History of the Development of the Native American Indian General Service Office of Alcoholics Anonymous





In 1989 an “Ad Hoc” committee was formed in the San Diego, CA, Area 8 of Alcoholics Anonymous to see how effectively the AA message was being carried to Native Americans.


The committee’s suggestion was to establish meetings on the reservations in San Diego County, solicit support from urban groups to keep them going, and report back the results with recommendations. The committee had roving potluck meetings each month, meeting at different locations through out the area, and having a different host reservation each month. When an Indian with an interest in starting an A.A. meeting on the reservation was found, his tribal counsel was approached and A.A. traditions were explained (such as being self supportive), along with what A.A. does not do. A tribal location and date to start the meeting would be agreed upon. All participants dedicated themselves to supporting the new meeting, making sure someone was always there to open the door. This level of experience did not come about overnight, but over a period of years. It has been shown in the San Diego area that this way of encouraging the message to come from within does work. The San Diego ad hoc committee approach is extremely effective as long as they are carrying the message of A.A.


By March 1993 AA meetings had been established on twelve of eighteen reservations around San Diego County. In keeping with AA’s tradition of autonomy, these meetings were encouraged to incorporate Native American customs and culture into their formats. Ten of the original twelve meetings still flourish today!

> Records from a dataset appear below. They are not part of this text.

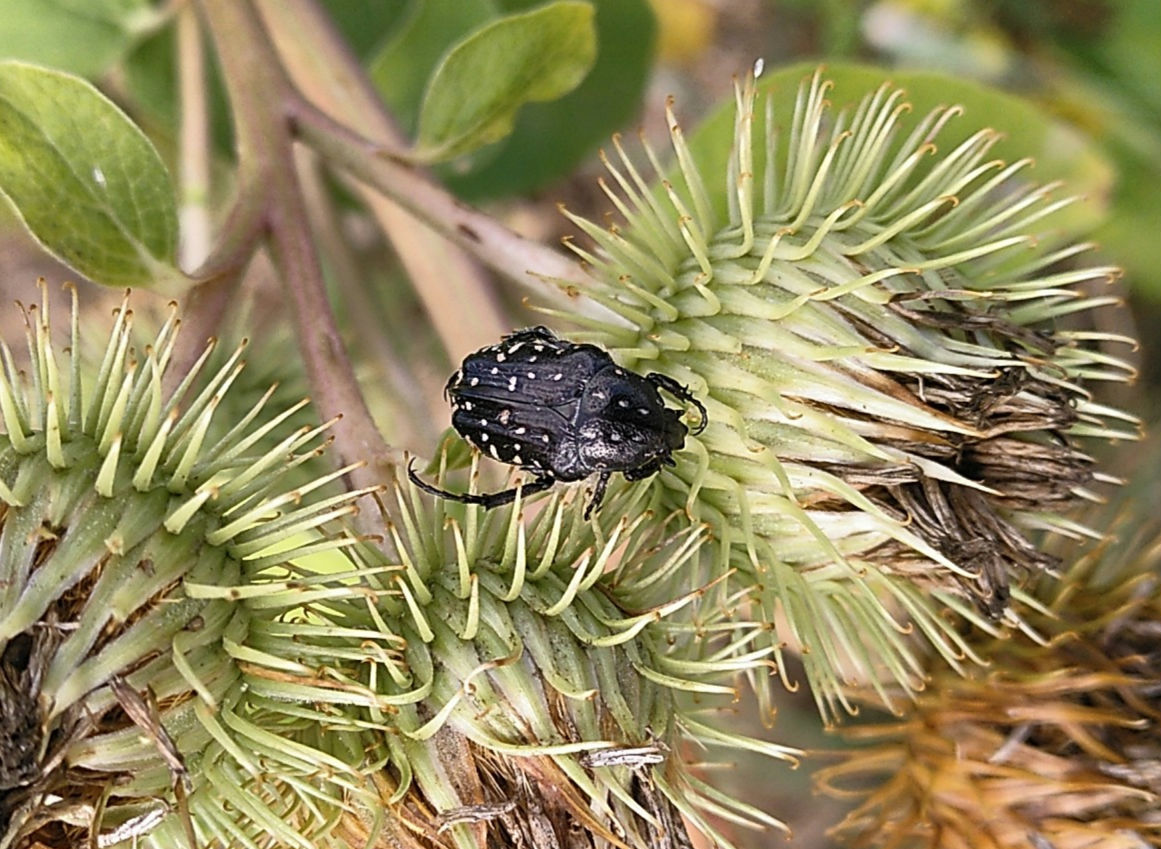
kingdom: Animalia
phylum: Arthropoda
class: Insecta
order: Coleoptera
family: Scarabaeidae
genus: Oxythyrea
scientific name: Oxythyrea funesta
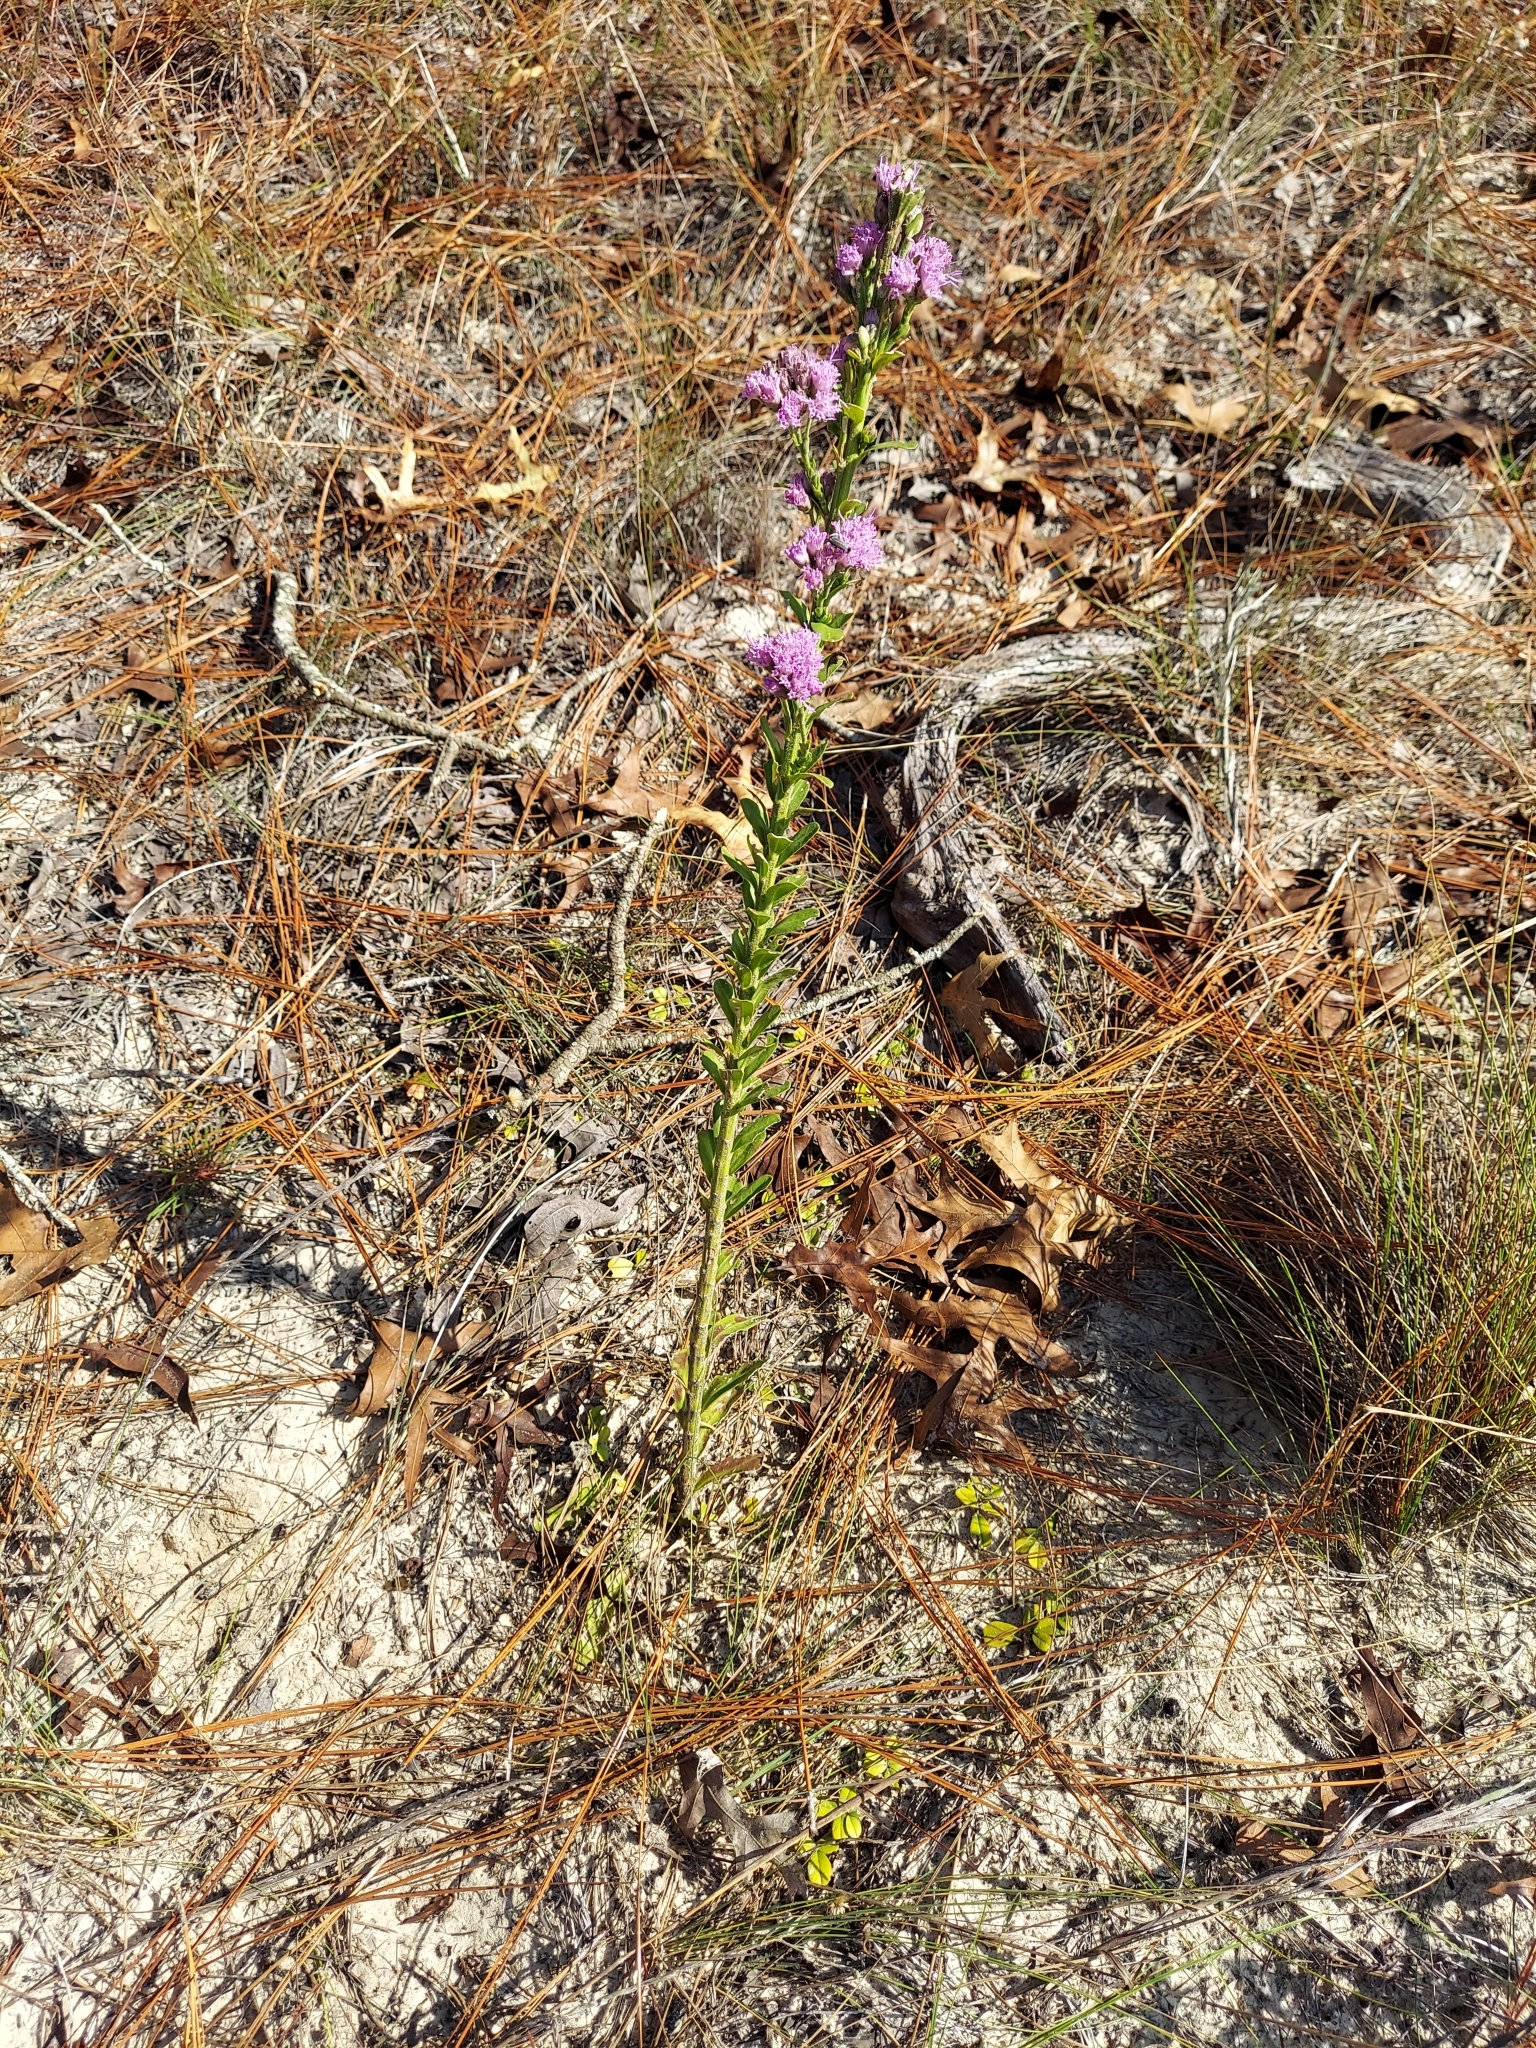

The committee also concluded that in order to effectively carry the message to the still-suffering Native American alcoholic, a service structure built around the traditional beliefs, practices and customs was needed. With this conclusion made the “Ad Hoc” committee formally terminated but the majority of the members continued in their effort to serve. After meeting with the Pacific Coast Regional trustee and the General Manager of the General Service Office of Alcoholics Anonymous the majority of the members formed the Native American General Service Office of Alcoholics Anonymous and an application was filed for representation at AA’s World Service Meeting.


In 1990 Earl L., a Paiute Indian had a vision. Following this vision Earl was instrumental in establishing the first-ever National/ International Native American AA committee/convention. Earl saw in the vision Indian Nations coming together in unity, celebrating sobriety and embracing their culture. He saw the helping hand of AA as being attractive within Indian Country. Earl’s vision saw our traditional ways as adding to the warmth and unconditional love of AA’s principals. Earl made numerous trips to the San Diego area and worked with the “Ad Hoc” Committee to foster and promote Native American AA meetings on the local reservations. After the “Ad Hoc” Committee disbanded Earl continued to encourage and support the remaining members to move forward and implement the committee’s recommendations. In 1999, on the day Earl passed into the spirit world, he signed a letter to the Native Nations honoring their sovereignty and requesting their consensus for the NAIGSO-AA to interact with their people. Now Earl joins us in Council and the vision rests on our shoulders.


Today the Native American General Service Office continues to carry the AA recovery message to the Indian Nations. Our Home Fires registry includes over 100 Native American AA groups and 450 loners/associates. There are Native American AA conventions held in all four corners of Indian Country and recovery from alcoholism is coming into reach of all Native peoples wherever they live.